What separates a great designer from a…. wait for it…. legendary designer; i.e. the one who makes an indelible mark on popular culture for generations to come? Such designers have this intrinsic and intuitive understanding on how things are supposed to come together. They also dare to think up concepts and ideas that may very well look like the work of a mad genius. In a way, designers are supposed to tap into a maelstrom of ever-changing ideas as they take to their canvas. And sometimes, the results are nothing less than astonishingly timeless, becoming part and parcel of the popular vernacular.
We take a look at some of those cutting-edge designers and their contributions.
Iconic movie posters have directly and indirectly contributed to a film’s cultural and thematic trappings. Most of the films that go on to becoming box office triumphs or a cult favorites, owe a lot to the vision of directors and marketing personnel. Saul Bass was legendary in the way that he immediately grasped the link between the two. He brought minimalism into his creations whilst leaving the film’s cinematic essence intact. His design style has inspired and influenced a generation of movie fans and designers.
Jerry Dior may be no more but his contribution to sports design will continue to live on. Dior was behind the creation of the iconic and enduring MLB baseball logo. It was in 1968 that he came up with the ‘silhouetted batter’ logo as he worked for Sandgren and Murtha in New York. The MLB liked the logo for its simple yet quintessentially American design sensibilities (hello red, blue and white). The logo has served as the MLB’s centerpiece for 46 years and counting. You’d be remiss to find an American who doesn’t recognize the logo straightaway.

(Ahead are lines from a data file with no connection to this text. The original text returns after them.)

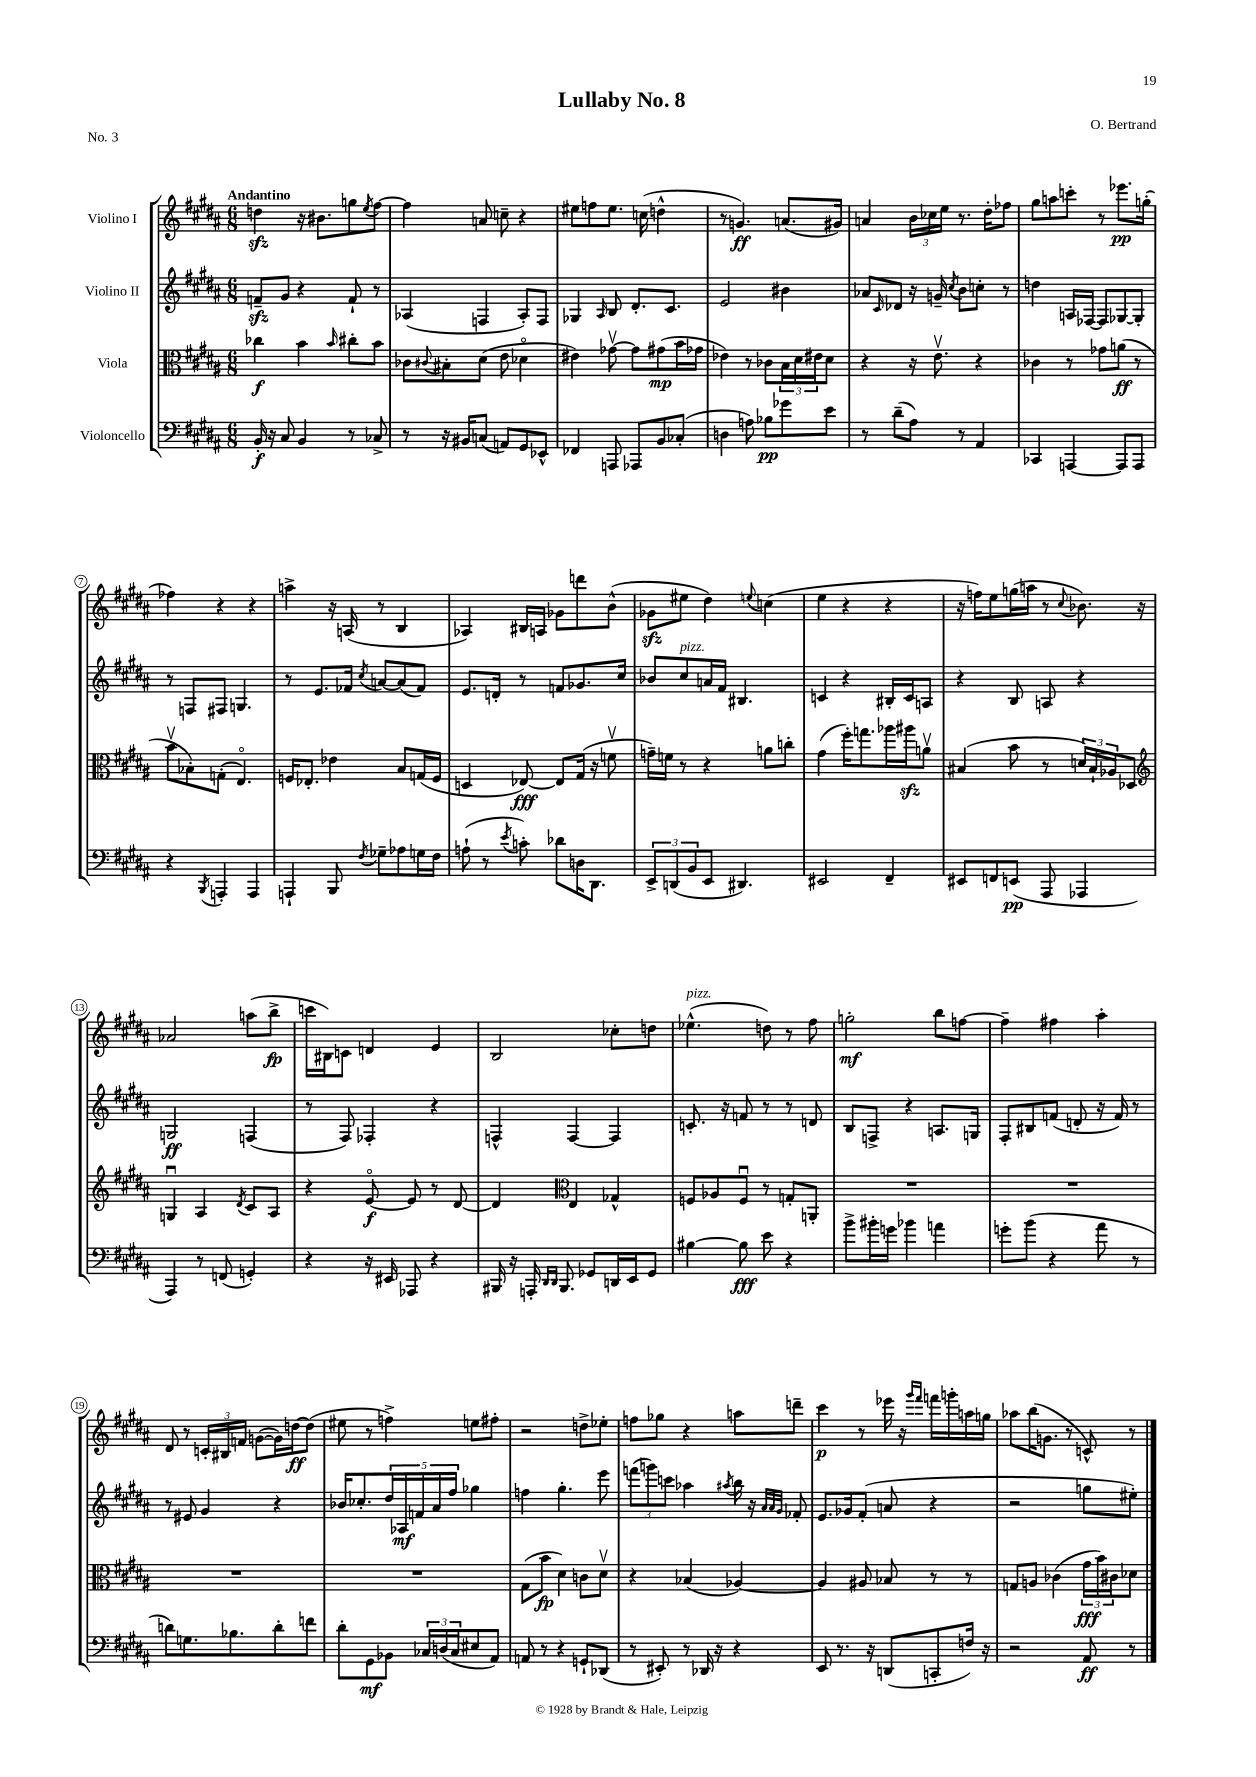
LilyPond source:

\header { title = "Lullaby No. 8" composer = "O. Bertrand" piece = "No. 3" }
<<
\new StaffGroup <<
\new Staff = "s0" \with { instrumentName = "Violino I" } {
    \clef treble \key b \major \numericTimeSignature \time 6/8 \tempo "Andantino"
    d''4\sfz r16 bis'8. g''8 \acciaccatura { e''8 } fis''8~ |
    fis''4 a'8 c''8-- r4 |
    eis''8 f''8 eis''8. c''16( d''4-^ |
    r8 g'4.\ff) a'8.( gis'16) |
    a'4 \tuplet 3/2 { b'16 ces''16 e''16 } r8. dis''16-. fes''8 |
    gis''8 a''8 c'''8-. r8 ees'''8.\pp g''16-.( |
    fes''4) r4 r4 |
    a''4-> r16 a16( r8 b4 |
    aes4) bis16 a16 ges'8 d'''8 b'8-^( |
    ges'8\sfz eis''8 dis''4) \appoggiatura { e''8 } c''4( |
    e''4 r4 r4 |
    r16 f''16) e''8 g''16( a''16 r8 \appoggiatura { cis''8 } bes'8.) r16 |
    aes'2 a''8( b''8->\fp |
    c'''16 bis16) c'8 d'4 e'4 |
    b2 ces''8-. d''8 |
    ees''4.-^^\markup { \italic "pizz." }( d''8) r8 fis''8 |
    g''2-.\mf b''8 f''8~ |
    f''4-- fis''4 ais''4-. |
    dis'8 r8 \tuplet 3/2 { c'16-. bis16 f'16 } g'8~( g'16) d''16~\ff d''8( |
    eis''8 r8 f''4->) e''8 fis''8-. |
    r2 d''8-> ees''8-. |
    f''8 ges''8 r4 a''8 d'''8-- |
    cis'''4\p r8 ees'''16 r16 \grace { gis'''16 fis'''16 } f'''16 g'''16-. a''16 g''16 |
    aes''8 b''16( g'8. r8 c'8-^) r8 \bar "|." |
}
\new Staff = "s1" \with { instrumentName = "Violino II" } {
    \clef treble \key b \major \numericTimeSignature \time 6/8
    f'8--\sfz gis'8 r4 f'8-! r8 |
    aes4( f4 aes8-.) f8 |
    ges4 \grace { ais16 } b8 dis'8.-. cis'8. |
    e'2 bis'4 |
    aes'8 \grace { cis'16 } des'8 r16 g'16-- \acciaccatura { cis''8 } b'8 c''8-. r8 |
    d''4 a16 fes16~ fes8 ges8~ ges8-. |
    r8 f8 fis8 g4. |
    r8 e'8. fes'16 \acciaccatura { cis''8 } a'8~ a'8( fes'8) |
    e'8. d'16-. r8 f'8 ges'8. cis''16 |
    bes'8 cis''8^\markup { \italic "pizz." } a'16 fis'16 bis4. |
    c'4 r4 bis16-. c'16 a8 |
    r4 b8 a8 r4 |
    g2\ff f4( |
    r8 fis8) fes4-. r4 |
    f4-^ f4~ f4 |
    c'8.-. r16 f'8 r8 r8 d'8 |
    b8 f8-> r4 a8. g16 |
    fis8-. bis8 f'8( d'8-. r16 f'16) r8 |
    r8 eis'8 gis'4 r4 |
    bes'16 ces''8.-. \tuplet 5/4 { dis''16 aes16\mf f'16 ais'16 fis''16 } ges''4 |
    f''4 gis''4.-. e'''8 |
    \tuplet 3/2 { f'''8( g'''8) c'''8 } aes''4 \acciaccatura { ais''8 } b''16 r16 \grace { ais'32 ais'32 gis'32 } fes'8-. |
    e'8. ges'16 fis'8-.( a'8 r4 |
    r2 g''8 eis''8-.) \bar "|." |
}
\new Staff = "s2" \with { instrumentName = "Viola" } {
    \clef alto \key b \major \numericTimeSignature \time 6/8
    ces''4\f b'4 \grace { b'16 } cis''8-. b'8 |
    ces'8 \appoggiatura { cis'8 } bis8-. dis'8( e'8 des'4\flageolet |
    eis'4) ges'8~\upbow ges'8 gis'8\mp( b'16 ges'16 |
    ees'4) r8 ces'8 \tuplet 3/2 { b16 dis'16 eis'16 } dis'8 |
    r4 r16 e'8.\upbow r4 |
    ces'4 r8 ges'8 a'8\ff( r8 |
    b'8\upbow bes8-.) g8-.( e4.\flageolet) |
    f16 ees8.-. ees'4 b8 g16( f16 |
    d4 ees8~\fff) ees8 gis16( r16 f'8\upbow |
    g'16--) f'16 r8 r4 a'8 c''8-. |
    gis'4( fis''16-.) g''8. aes''16 ais''16\sfz a'8\upbow |
    bis4( b'8 r8 \tuplet 3/2 { d'16) bis16-! aes16 } des8 |
    \clef treble g4\downbow ais4 \acciaccatura { dis'8 } cis'8 ais8 |
    r4 e'8~\flageolet\f e'8 r8 dis'8~ |
    dis'4 \clef alto e4 ges4-^ |
    f8 aes8 f8\downbow r8 g8-. a,8-. |
    R2. |
    R2. |
    R2. |
    R2. |
    gis8( b'8\fp dis'4) c'8 dis'8\upbow |
    r4 bes4( aes4~) |
    aes4 ais8 bes8 r8 r8 |
    g8 a8 ces'4( \tuplet 3/2 { gis'16\fff b'16) cis'16 } des'8 \bar "|." |
}
\new Staff = "s3" \with { instrumentName = "Violoncello" } {
    \clef bass \key b \major \numericTimeSignature \time 6/8
    b,16-.\f r16 cis8 b,4 r8 ces8-> |
    r8 r16 bis,16 c8( a,8) gis,8 ees,8-^ |
    fes,4 a,,8 aes,,8 b,8 ces8-.( |
    d4 a8) bes8\pp ges'8 e'8 |
    r8 dis'8--( ais8) r8 ais,4 |
    ces,4 a,,4~ a,,8 a,,8 |
    r4 \acciaccatura { b,,8 } a,,4-. a,,4 |
    a,,4-! b,,8 \acciaccatura { fis8 } ges8-- aes8 g16 fis16 |
    a8-!( r8 \acciaccatura { e'8 } c'8-.) des'8 d16 dis,8. |
    \tuplet 3/2 { e,8-> d,8( b,8 } e,8 dis,4.) |
    eis,2 fis,4-- |
    eis,8 f,8 e,8\pp( ais,,8 aes,,4 |
    ais,,4) r8 f,8( g,4-.) |
    r4 r16 eis,16 aes,,8 r4 |
    bis,,16 r16 a,,16-. \grace { dis,16 dis,16 } bis,,8. ges,8 d,16 e,16 ges,8 |
    bis4~ bis8\fff e'8 r4 |
    b'8-> bis'16-. g'16 bes'4 a'4 |
    g'8-. b'8( r4 ais'8 r8 |
    d'8) g8. bes8. d'8-. f'8 |
    dis'8-. gis,8\mf bes,8 \tuplet 3/2 { ces16 d16( ces16 } eis8 ais,8) |
    a,8 r8 r4 g,8-! des,8( |
    r8 eis,8-.) r8 des,16 r16 r4 |
    e,8 r8. r16 d,8( c,8-. f16) r16 |
    r2 ais,8\ff r8 \bar "|." |
}
>>
>>
\layout { \context { \Score \override BarNumber.stencil = #(make-stencil-circler 0.1 0.3 ly:text-interface::print) } }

There are two things that Masimo Vignelli is most renowned for – the American Airlines logo and the New York subway map. And when he was young, he worked for firms such as JCPenny, Ford, IBM and more in the early 1960s. Many of those brand identities designed by him could go on to be used for decades. His American Airlines logo stayed on for 45 years, until a much-criticized redesign happened recently. As for the map he designed for NY subways, it was deemed controversial in its early years since it wasn’t like the other typical maps. Vignelli tried to forgo size, scale and other standards in place of a visual representation of routes and stops that made sense to the layman. He reinvented the wheel to be fair.
Source: Behance/Chris Do
If you ever wondered where the ubiquitous ‘I ❤ NY’ design came from, then you needn’t look further than Milton Glaser. The logo he designed to promote tourism in New York City has been copied, used and won adoration so many times over that it’s difficult to disconnect the man from his most famous creation. He has also done some stellar work for legendary musician Bob Dylan and the comics powerhouse DC.
Art director of Ray Gun, the influential music and lifestyle magazine, David Carson has single-handed popularized the ‘grunge typography’ design trend. His use of unconventional fonts in otherwise boring-sounding interviews has given typography some much need spotlight. Carson goes with his intuition and gut feeling in design. He is an ardent believer of creating design rules for yourself and not sticking to what everybody else is doing.
Creating the next big design phenomenon isn’t everybody’s forte. Only those who couldn’t care about existing design trends and commercial considerations have managed to introduce new aesthetic styles to the world. These legendary designers have shown the world that things can always be shaken up if the form and function exist harmoniously. As designers, don’t be afraid to go out of your comfort zone. Who knows you might become the next big design stalwart.